Sunday, January 10, 2010

Living 'unwired'

This should be no surprise to anyone, and given that I'm keeping a daily blog of my experience here, it should be even more obvious that I am an avid user of the internet. My life at College has been one of connectedness: Emails, Text messages, cell phone calls, Skye and AIM, not to mention constantly checking the web. At all times at school I have with me my cell phone and a way to get my email/internet, whether that be my ipod touch or my laptop. I cannot even tell you how many times a day I check my email not to mention when I'm sitting at my computer and it is just up in the background waiting for a new message to come in. I average enough text messages to fill a short novel every month, with plenty of call minutes used in-between. I keep my calendars, tasks, contacts, and just about everything else for day to day life on the 'cloud' that is the internet.

Coming to Europe is like kicking the habit.

Since I've been here I have used the Internet for exactly 24 hours. I know that because I am required to buy Internet in 24 hour increments of usage from the hotel, and my first 24 ran out just before I started writing this post. 24 hours mind you is not much at all for me. Just enough to check my emails, update the blog, talk to some people on skype, and read my favorite website, Gizmodo. This also includes a couple times I forgot to logout of the internet system here and lost a couple precious hours due to my negligence.

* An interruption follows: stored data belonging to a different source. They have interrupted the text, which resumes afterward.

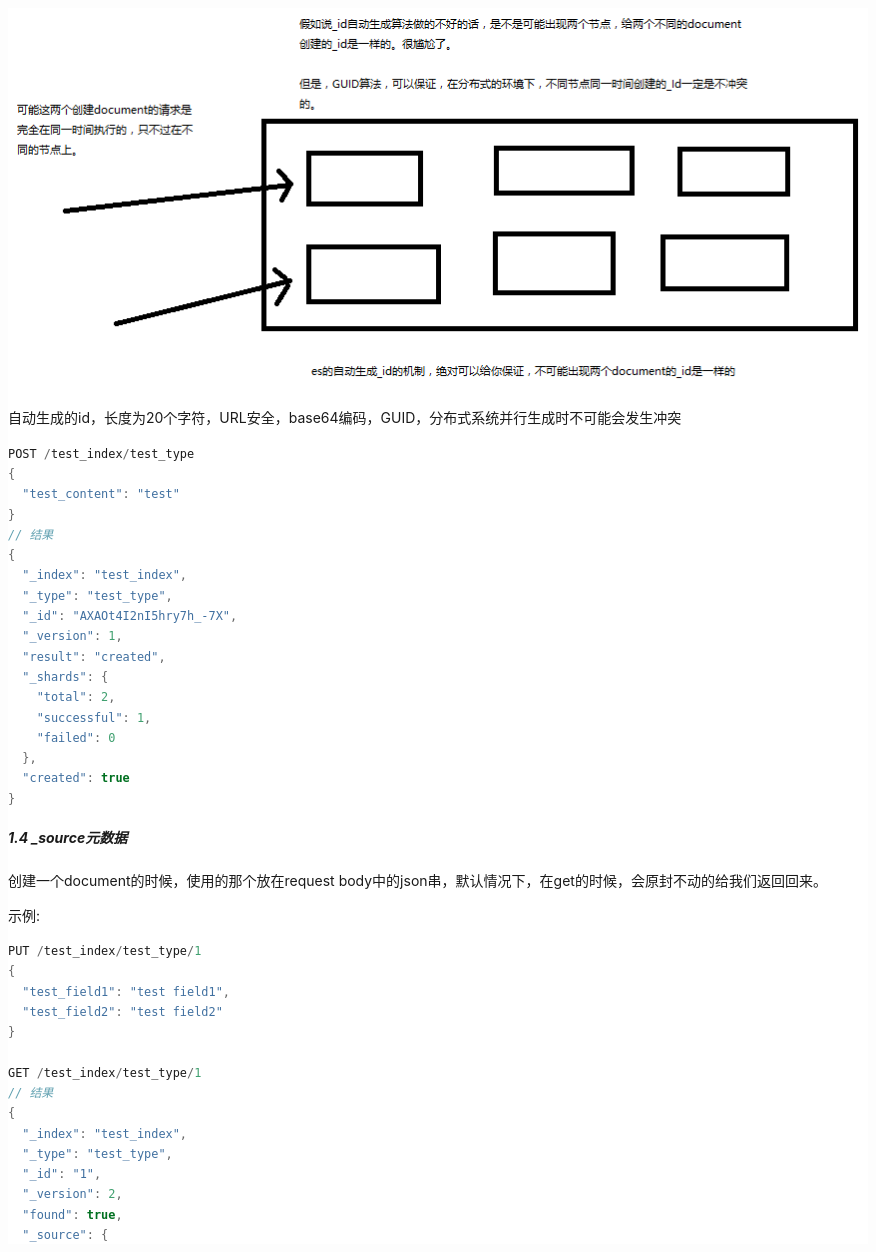 ![GUID不冲突解释](../../../media/pictures/GUID不冲突解释.png)

自动生成的id，长度为20个字符，URL安全，base64编码，GUID，分布式系统并行生成时不可能会发生冲突

```java
POST /test_index/test_type
{
  "test_content": "test"
}
// 结果
{
  "_index": "test_index",
  "_type": "test_type",
  "_id": "AXAOt4I2nI5hry7h_-7X",
  "_version": 1,
  "result": "created",
  "_shards": {
    "total": 2,
    "successful": 1,
    "failed": 0
  },
  "created": true
}
```

##### 1.4 _source元数据

创建一个document的时候，使用的那个放在request body中的json串，默认情况下，在get的时候，会原封不动的给我们返回回来。

示例:

```java
PUT /test_index/test_type/1
{
  "test_field1": "test field1",
  "test_field2": "test field2"
}

GET /test_index/test_type/1
// 结果
{
  "_index": "test_index",
  "_type": "test_type",
  "_id": "1",
  "_version": 2,
  "found": true,
  "_source": {
```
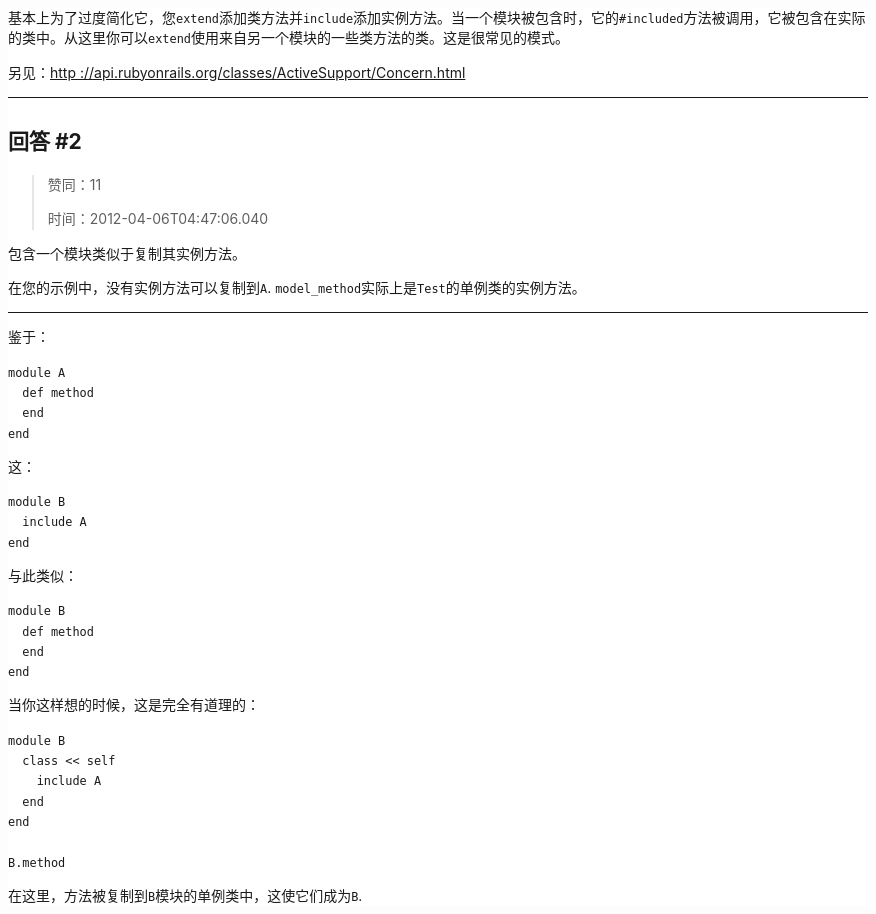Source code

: 基本上为了过度简化它，您`extend`添加类方法并`include`添加实例方法。当一个模块被包含时，它的`#included`方法被调用，它被包含在实际的类中。从这里你可以`extend`使用来自另一个模块的一些类方法的类。这是很常见的模式。

另见：[http ://api.rubyonrails.org/classes/ActiveSupport/Concern.html](http://api.rubyonrails.org/classes/ActiveSupport/Concern.html)

* * *

## 回答 #2

> 赞同：11
> 
> 时间：2012-04-06T04:47:06.040

包含一个模块类似于复制其实例方法。

在您的示例中，没有实例方法可以复制到`A`. `model_method`实际上是`Test`的单例类的实例方法。

* * *

鉴于：

```
module A
  def method
  end
end 
```

这：

```
module B
  include A
end 
```

与此类似：

```
module B
  def method
  end
end 
```

当你这样想的时候，这是完全有道理的：

```
module B
  class << self
    include A
  end
end

B.method 
```

在这里，方法被复制到`B`模块的单例类中，这使它们成为`B`.
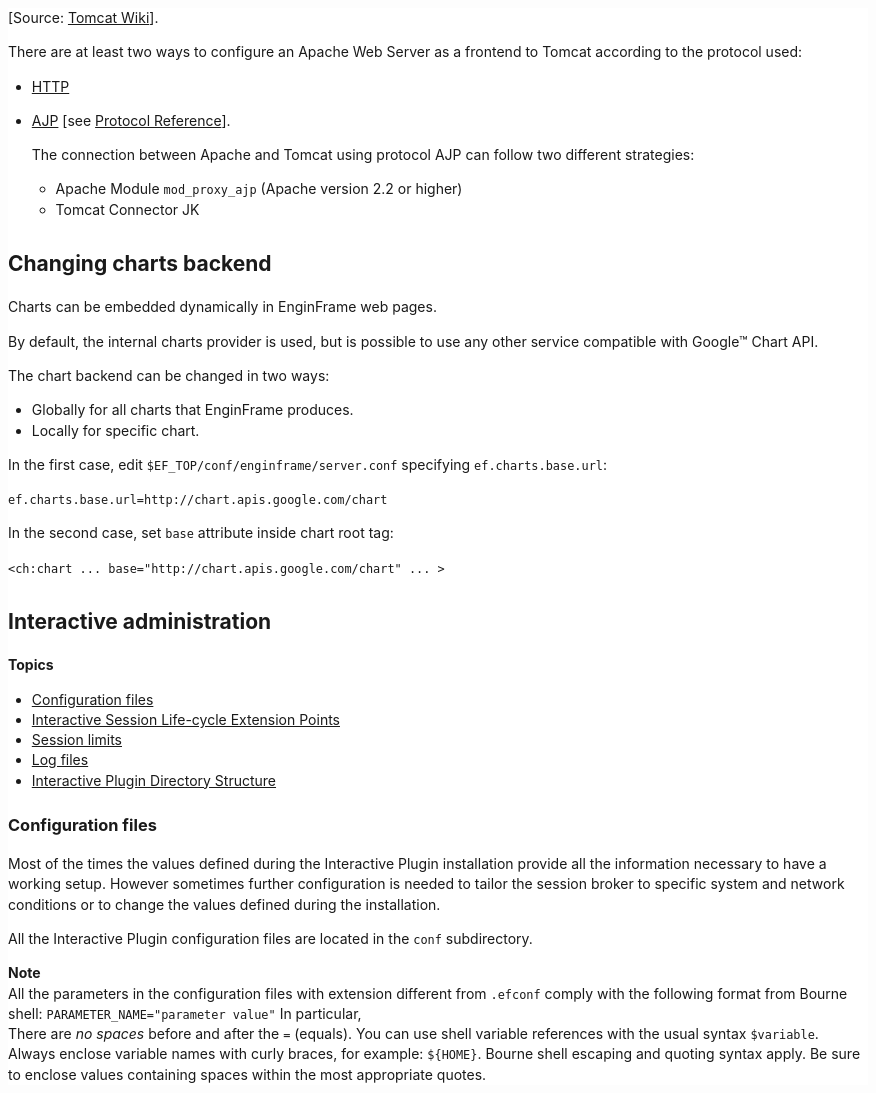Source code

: \[Source: [Tomcat Wiki](https://cwiki.apache.org/confluence/display/TOMCAT/Connectors#Connectors-Q3)\]\.

There are at least two ways to configure an Apache Web Server as a frontend to Tomcat according to the protocol used:
+ [HTTP](http://en.wikipedia.org/wiki/Hypertext_Transfer_Protocol)
+ [AJP](http://en.wikipedia.org/wiki/Apache_JServ_Protocol) \[see [Protocol Reference](http://tomcat.apache.org/connectors-doc/ajp/ajpv13a.html)\]\.

  The connection between Apache and Tomcat using protocol AJP can follow two different strategies:
  + Apache Module `mod_proxy_ajp` \(Apache version 2\.2 or higher\)
  + Tomcat Connector JK

## Changing charts backend<a name="charts-backend"></a>

Charts can be embedded dynamically in EnginFrame web pages\.

By default, the internal charts provider is used, but is possible to use any other service compatible with Google™ Chart API\.

The chart backend can be changed in two ways:
+ Globally for all charts that EnginFrame produces\.
+ Locally for specific chart\.

In the first case, edit `$EF_TOP/conf/enginframe/server.conf` specifying `ef.charts.base.url`:

```
ef.charts.base.url=http://chart.apis.google.com/chart
```

In the second case, set `base` attribute inside chart root tag:

```
<ch:chart ... base="http://chart.apis.google.com/chart" ... >
```

## Interactive administration<a name="interactive-administration"></a>

**Topics**
+ [Configuration files](#config-files)
+ [Interactive Session Life\-cycle Extension Points](#sessionhooks)
+ [Session limits](#sessionlimits)
+ [Log files](#log-files)
+ [Interactive Plugin Directory Structure](#directory-structure)

### Configuration files<a name="config-files"></a>

Most of the times the values defined during the Interactive Plugin installation provide all the information necessary to have a working setup\. However sometimes further configuration is needed to tailor the session broker to specific system and network conditions or to change the values defined during the installation\.

All the Interactive Plugin configuration files are located in the `conf` subdirectory\. 

**Note**  
All the parameters in the configuration files with extension different from `.efconf` comply with the following format from Bourne shell: `PARAMETER_NAME="parameter value"` In particular,  
There are *no spaces* before and after the `=` \(equals\)\. 
You can use shell variable references with the usual syntax `$variable`\. Always enclose variable names with curly braces, for example: `${HOME}`\. 
Bourne shell escaping and quoting syntax apply\. Be sure to enclose values containing spaces within the most appropriate quotes\. 
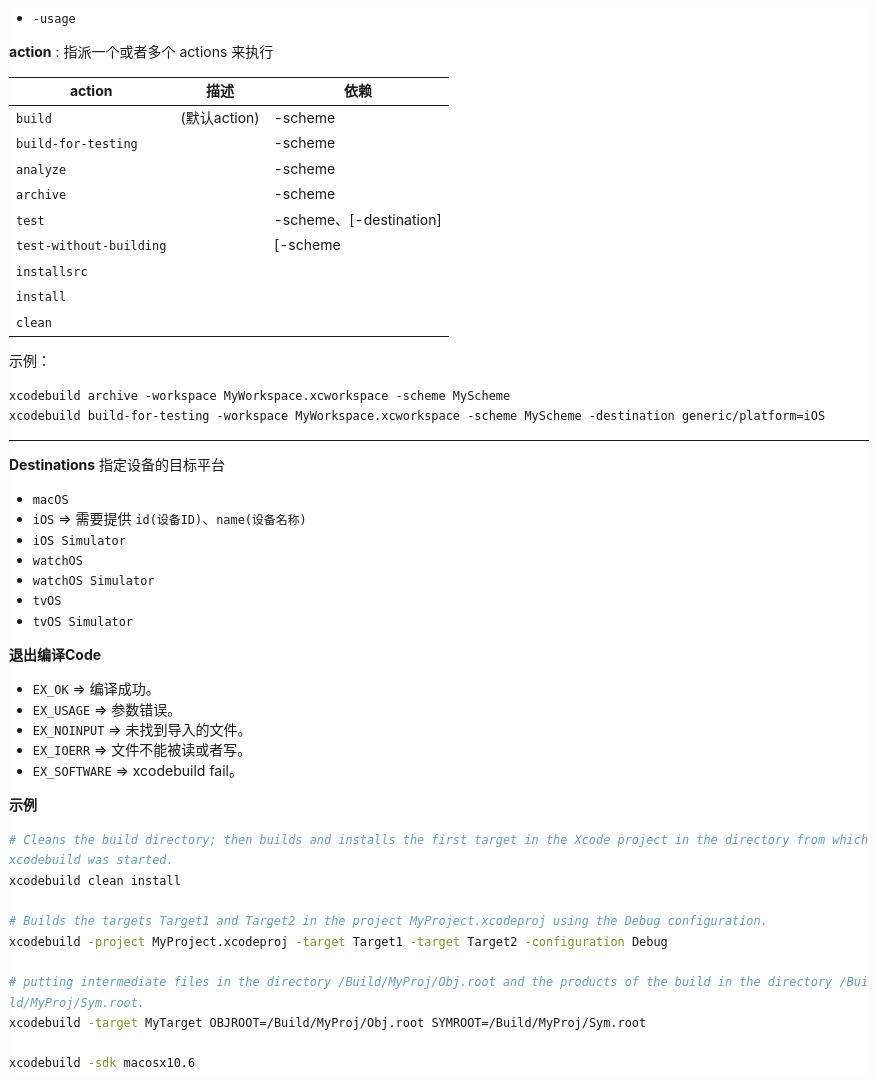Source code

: * `-usage`


**action** : 指派一个或者多个 actions 来执行

| action | 描述 | 依赖 | 
| --- | --- | --- |
| `build` |(默认action)| -scheme |
| `build-for-testing` ||-scheme|
| `analyze` ||-scheme|
| `archive` ||-scheme|
| `test` ||-scheme、[-destination]|
| `test-without-building` ||[-scheme|-xctestrun]|
| `installsrc` |||
| `install` |||
| `clean` |||

示例：

```
xcodebuild archive -workspace MyWorkspace.xcworkspace -scheme MyScheme
xcodebuild build-for-testing -workspace MyWorkspace.xcworkspace -scheme MyScheme -destination generic/platform=iOS
```

--- 

**Destinations** 指定设备的目标平台

* `macOS`
* `iOS` => 需要提供 `id(设备ID)`、`name(设备名称)`
* `iOS Simulator`
* `watchOS`
* `watchOS Simulator`
* `tvOS`
* `tvOS Simulator`

**退出编译Code**


* `EX_OK` => 编译成功。
* `EX_USAGE` => 参数错误。
* `EX_NOINPUT` => 未找到导入的文件。
* `EX_IOERR` => 文件不能被读或者写。
* `EX_SOFTWARE` => xcodebuild fail。


**示例**

```sh
# Cleans the build directory; then builds and installs the first target in the Xcode project in the directory from which xcodebuild was started.
xcodebuild clean install

# Builds the targets Target1 and Target2 in the project MyProject.xcodeproj using the Debug configuration.
xcodebuild -project MyProject.xcodeproj -target Target1 -target Target2 -configuration Debug

# putting intermediate files in the directory /Build/MyProj/Obj.root and the products of the build in the directory /Build/MyProj/Sym.root.
xcodebuild -target MyTarget OBJROOT=/Build/MyProj/Obj.root SYMROOT=/Build/MyProj/Sym.root

xcodebuild -sdk macosx10.6

```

Speaking of Gizmodo, they are covering CES this past week, an event for all things electronics and techy, and normally I follow it online pretty closely. I normally check gizmodo about 15 times a day, but I found myself today catching up on 4 days worth of old news and articles in my favorite world of technology.

I have still not purchased a cell phone, and am almost enjoying holding out getting one. It's nice sometimes to not be so constantly connected. For the first three days my mind kept playing tricks on me, making me habitually reach for my front left pocket, thinking that my cell phone was vibrating and that I needed to answer a text or a call. To check the time I now have to look at my wrist instead of reaching into my pocket, and let me tell you, reading an analog clock has felt almost foreign (as it should I guess). No longer am I walking around with headphones constantly around my neck or on my ears, all at the same time checking twitter feeds or facebook from my ipod while I'm walking to and from class.

My life for so long has strongly incorporated technology to a point where I'm constantly 'wired'. Villanova's #1 most wired campus award back in 2006 was a selling point to me. You could say being connected is my caffeine that gets me through the day, so the next three months has me involuntarily (and in some cases voluntarily) scaling back on my intake. So far I haven't seen any withdrawl symptoms, but we'll see what comes of it over the next three months. I'll just have to switch to another sort of caffeine, Cappuccino anyone?